According to the British advocacy group Stop Street Harassment, around 65 percent of all women and 25 percent of men have experienced:
Catcalls, sexually explicit comments, homophobic slurs, groping, leering, stalking, flashing, and assault.
Catcalling and street harassment aren't new. But women and femme-identifying people have recently started speaking out more about being accosted on the streets where they live. Noa Jansma, a young student living in the Netherlands, decided to try a social experiment for a recent class called @dearcatcallers. Her class had a discussion about the nature of catcalling, and she told BuzzFeed:
I realized that half of the class, the women, knew what I was talking about and lived it on a daily basis. And the other half, the men, didn't even think that this is still happening. They were really surprised and curious. Some of them even did not believe me.

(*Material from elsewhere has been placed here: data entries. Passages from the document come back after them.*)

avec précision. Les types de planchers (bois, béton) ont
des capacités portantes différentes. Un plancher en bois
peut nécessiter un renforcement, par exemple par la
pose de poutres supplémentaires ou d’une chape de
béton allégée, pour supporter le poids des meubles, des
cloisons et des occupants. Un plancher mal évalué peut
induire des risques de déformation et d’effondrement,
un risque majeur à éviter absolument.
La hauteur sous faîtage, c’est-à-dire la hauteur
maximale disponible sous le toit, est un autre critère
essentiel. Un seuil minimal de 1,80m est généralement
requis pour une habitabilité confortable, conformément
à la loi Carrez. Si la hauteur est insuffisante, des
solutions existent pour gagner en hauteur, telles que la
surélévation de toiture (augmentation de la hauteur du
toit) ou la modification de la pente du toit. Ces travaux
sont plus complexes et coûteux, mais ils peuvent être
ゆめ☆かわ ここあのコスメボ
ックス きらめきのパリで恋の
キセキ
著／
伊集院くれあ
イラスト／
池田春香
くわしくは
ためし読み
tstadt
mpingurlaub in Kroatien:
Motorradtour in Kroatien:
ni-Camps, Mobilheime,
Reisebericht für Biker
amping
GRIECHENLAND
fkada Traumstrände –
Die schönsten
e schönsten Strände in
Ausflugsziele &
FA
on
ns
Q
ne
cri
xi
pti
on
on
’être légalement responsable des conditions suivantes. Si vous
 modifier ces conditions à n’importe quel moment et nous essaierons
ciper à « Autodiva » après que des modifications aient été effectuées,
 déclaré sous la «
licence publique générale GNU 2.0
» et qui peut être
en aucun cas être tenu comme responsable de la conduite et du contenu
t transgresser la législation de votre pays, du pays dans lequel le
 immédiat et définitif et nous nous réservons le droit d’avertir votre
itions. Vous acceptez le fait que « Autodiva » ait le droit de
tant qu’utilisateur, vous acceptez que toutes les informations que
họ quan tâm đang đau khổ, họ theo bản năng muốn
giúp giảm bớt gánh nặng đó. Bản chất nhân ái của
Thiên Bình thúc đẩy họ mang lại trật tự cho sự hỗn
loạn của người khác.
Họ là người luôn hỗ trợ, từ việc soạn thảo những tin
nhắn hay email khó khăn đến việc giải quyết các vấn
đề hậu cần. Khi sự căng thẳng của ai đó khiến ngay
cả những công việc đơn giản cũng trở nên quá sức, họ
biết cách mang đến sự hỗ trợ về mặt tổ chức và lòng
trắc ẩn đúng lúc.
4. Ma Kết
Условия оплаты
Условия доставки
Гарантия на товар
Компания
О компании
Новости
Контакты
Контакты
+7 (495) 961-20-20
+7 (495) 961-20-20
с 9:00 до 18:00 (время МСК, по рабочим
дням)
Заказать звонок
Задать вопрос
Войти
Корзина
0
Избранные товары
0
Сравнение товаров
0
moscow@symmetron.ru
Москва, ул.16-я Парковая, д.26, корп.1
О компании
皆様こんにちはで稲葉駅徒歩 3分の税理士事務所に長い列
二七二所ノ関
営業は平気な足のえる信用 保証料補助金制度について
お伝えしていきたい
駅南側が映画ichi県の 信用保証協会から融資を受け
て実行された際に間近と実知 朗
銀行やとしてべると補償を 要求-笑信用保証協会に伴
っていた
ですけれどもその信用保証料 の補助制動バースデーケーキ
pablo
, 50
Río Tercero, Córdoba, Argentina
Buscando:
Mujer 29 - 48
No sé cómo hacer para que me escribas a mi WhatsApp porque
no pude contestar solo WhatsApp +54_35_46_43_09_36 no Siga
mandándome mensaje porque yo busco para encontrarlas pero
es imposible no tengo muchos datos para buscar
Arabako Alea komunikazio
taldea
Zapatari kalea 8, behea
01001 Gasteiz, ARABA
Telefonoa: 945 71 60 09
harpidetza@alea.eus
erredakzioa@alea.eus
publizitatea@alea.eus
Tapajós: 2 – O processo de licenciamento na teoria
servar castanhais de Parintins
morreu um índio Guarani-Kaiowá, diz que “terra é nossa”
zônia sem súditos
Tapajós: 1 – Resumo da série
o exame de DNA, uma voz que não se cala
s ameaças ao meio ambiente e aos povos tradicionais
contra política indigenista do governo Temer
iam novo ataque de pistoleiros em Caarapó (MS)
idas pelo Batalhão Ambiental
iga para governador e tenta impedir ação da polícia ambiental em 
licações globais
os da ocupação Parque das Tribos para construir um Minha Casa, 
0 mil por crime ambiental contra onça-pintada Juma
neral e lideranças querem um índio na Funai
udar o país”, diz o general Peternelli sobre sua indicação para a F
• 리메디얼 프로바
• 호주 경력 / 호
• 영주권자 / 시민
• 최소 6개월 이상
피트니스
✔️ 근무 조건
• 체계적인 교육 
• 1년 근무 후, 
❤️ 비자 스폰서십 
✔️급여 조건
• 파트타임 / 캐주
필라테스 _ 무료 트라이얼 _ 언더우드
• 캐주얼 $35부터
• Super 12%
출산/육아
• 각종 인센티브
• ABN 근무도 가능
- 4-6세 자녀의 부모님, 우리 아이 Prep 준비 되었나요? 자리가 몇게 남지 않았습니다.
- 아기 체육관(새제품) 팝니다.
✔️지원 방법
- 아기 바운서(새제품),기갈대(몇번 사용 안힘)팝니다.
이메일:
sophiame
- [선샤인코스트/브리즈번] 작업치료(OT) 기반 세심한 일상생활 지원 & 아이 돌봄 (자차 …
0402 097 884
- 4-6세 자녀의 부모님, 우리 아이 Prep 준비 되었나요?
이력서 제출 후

For one month, Jansma asked every man who harassed her on the street to take a selfie with her, and she wrote what they had said in the caption (for instance, the man in the photo above said, "I know what I would do with you, baby"). In one month, she took 24 photos... and all of the men were happy to have their picture taken with a woman they had recently harassed. Unaware, apparently, that they had done anything wrong. Jansma told BuzzFeed:
Most of the time they have their thumbs up, they're happy because they honestly think that they're complimenting me. They really didn't care about me. They never realized that I was unhappy.
As more and more women join the #MeToo campaign (sharing their stories of sexual harassment and abuse), as the Hollywood producers of the world are being held accountable, and as governments are beginning to take the every day threat of street harassment seriously, it seems the world might be shifting. To a place where, as Schiappa told Le Croix newspaper:
The idea is that society as a whole redefines what it is acceptable or not.
Sexual harassment, in the street or the office or the home, is not acceptable. And it's never, ever a compliment.